Problem to work on: Whenever a line in the entries below contains "coordinate", copy that line.

Saved entries
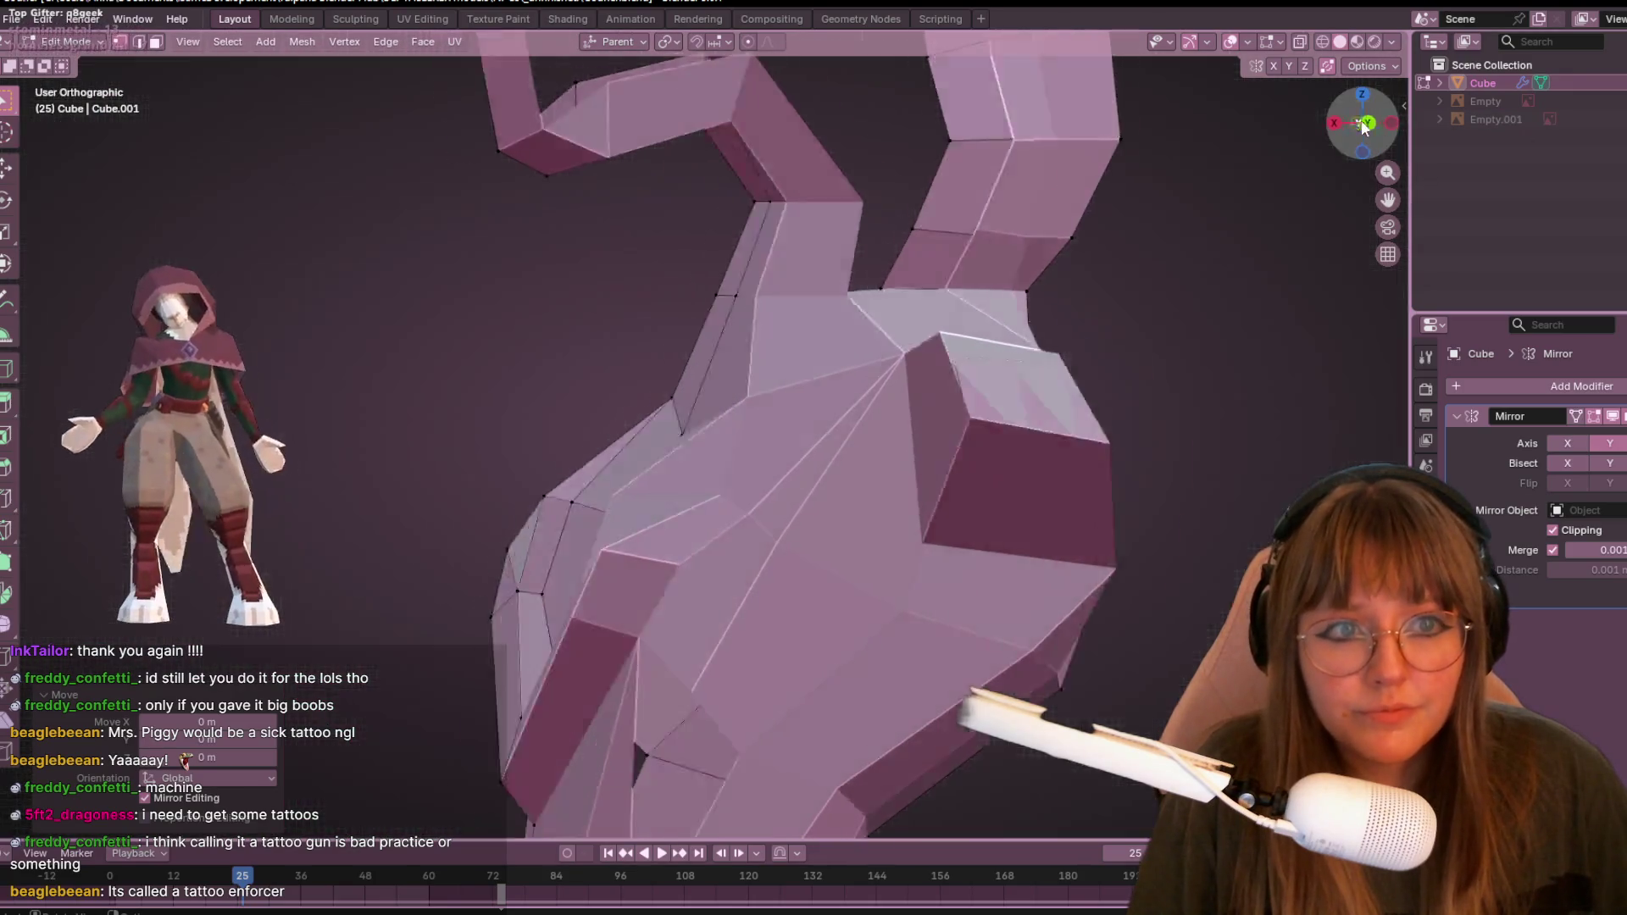
{"action": "left_click", "coordinate": [745, 548]}
{"action": "key", "text": "shift+v"}
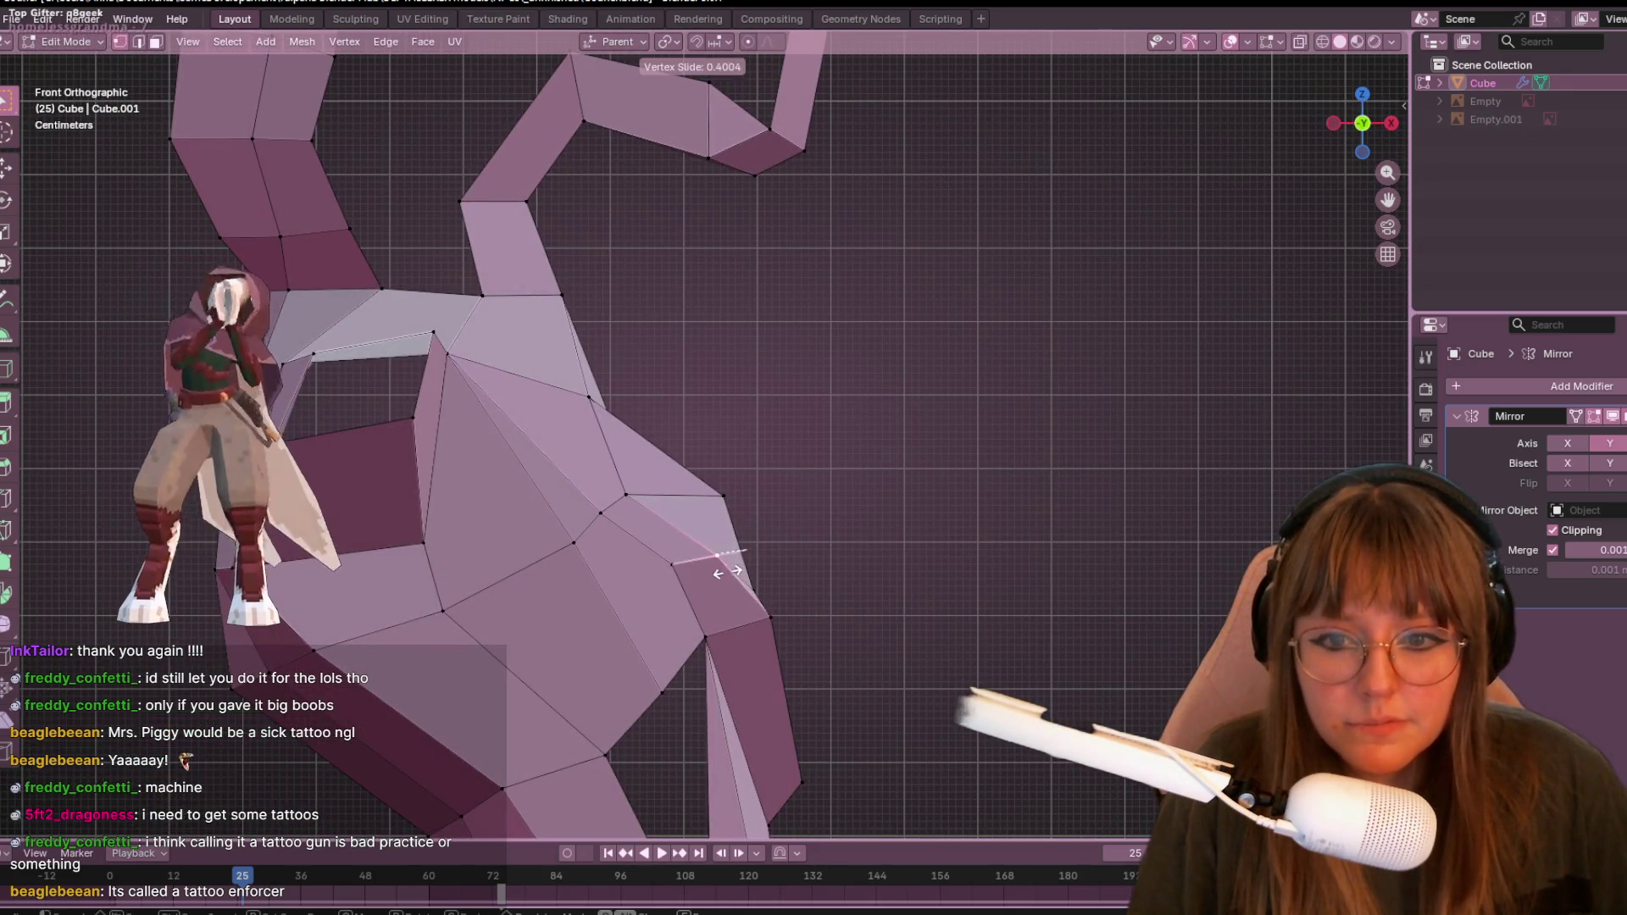
{"action": "left_click", "coordinate": [729, 576]}
{"action": "key", "text": "shift+v"}
{"action": "left_click", "coordinate": [757, 630]}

Answer below:
{"action": "left_click", "coordinate": [745, 548]}
{"action": "left_click", "coordinate": [729, 576]}
{"action": "left_click", "coordinate": [757, 630]}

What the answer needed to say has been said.